Originally the first rudiments both of the Greek and Latin languages were taught in universities, and in some universities they still continue to be so. In others it is expected that the student should have previously acquired at least the rudiments of one or both of those languages, of which the study continues to make everywhere a very considerable part of university education.

The ancient Greek philosophy was divided into three great branches; physics, or natural philosophy; ethics, or moral philosophy; and logic. This general division seems perfectly agreeable to the nature of things.
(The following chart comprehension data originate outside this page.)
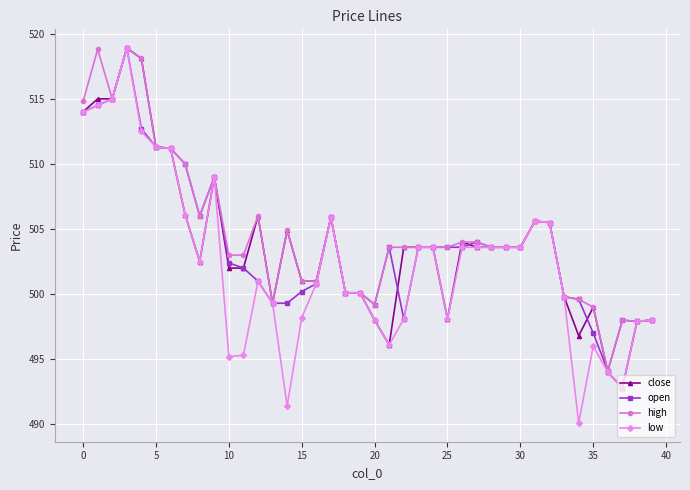

Which series has the widest spread of values?

low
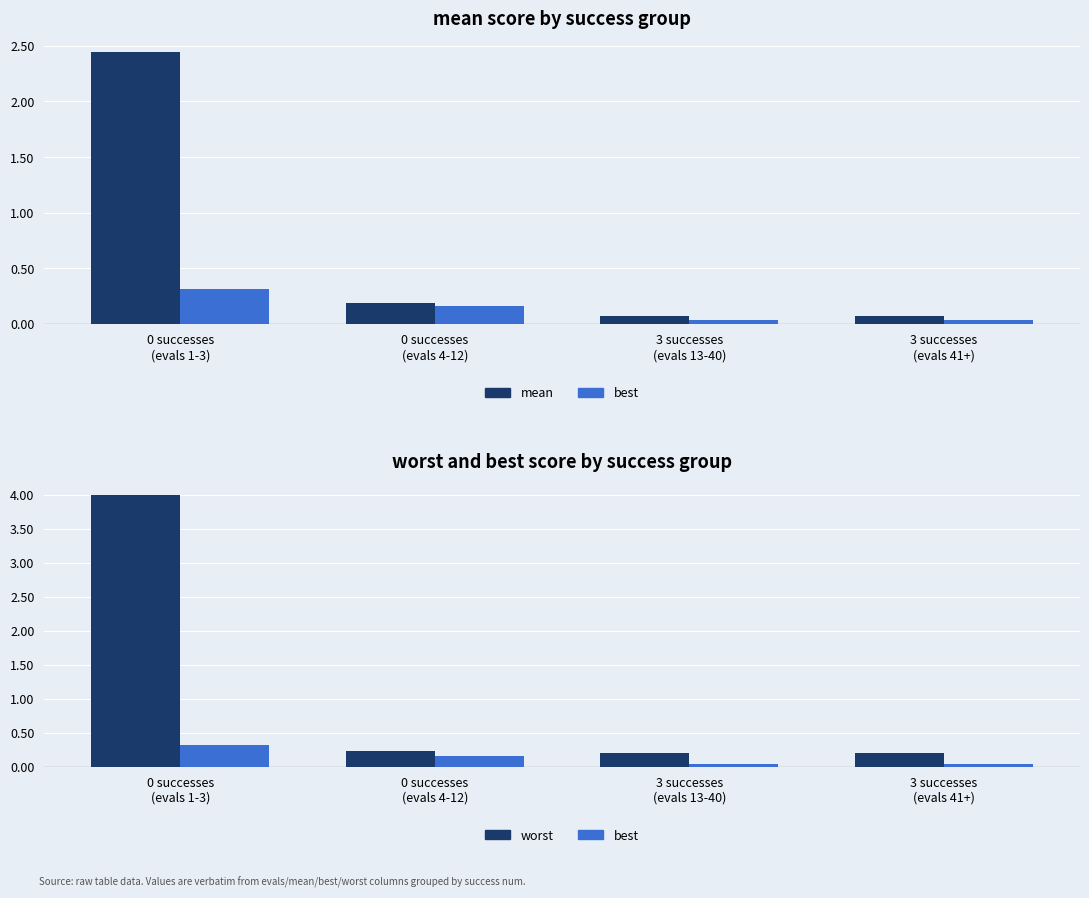

Reading right to left, extract all data points from this chart.

mean: 3 successes
(evals 41+)=0.1	3 successes
(evals 13-40)=0.1	0 successes
(evals 4-12)=0.2	0 successes
(evals 1-3)=2.4
best: 3 successes
(evals 41+)=0.0	3 successes
(evals 13-40)=0.0	0 successes
(evals 4-12)=0.2	0 successes
(evals 1-3)=0.3
worst: 3 successes
(evals 41+)=0.2	3 successes
(evals 13-40)=0.2	0 successes
(evals 4-12)=0.2	0 successes
(evals 1-3)=4.0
The great phenomena of nature, the revolutions of the heavenly bodies, eclipses, comets; thunder, lightning and other extraordinary meteors; the generation, the life, growth, and dissolution of plants and animals; are objects which, as they necessarily excite the wonder, so they naturally call forth the curiosity of mankind to inquire into their causes. Superstition first attempted to satisfy this curiosity by referring all those wonderful appearances to the immediate agency of the gods. Philosophy afterward endeavored to account for them from more familiar causes, or from such as mankind were better acquainted with than the agency of the gods. As those great phenomena are the first objects of human curiosity, so the science which pretends to explain them must naturally have been the first branch of philosophy that was cultivated. The first philosophers, accordingly, of whom history has preserved any account, appear to have been natural philosophers.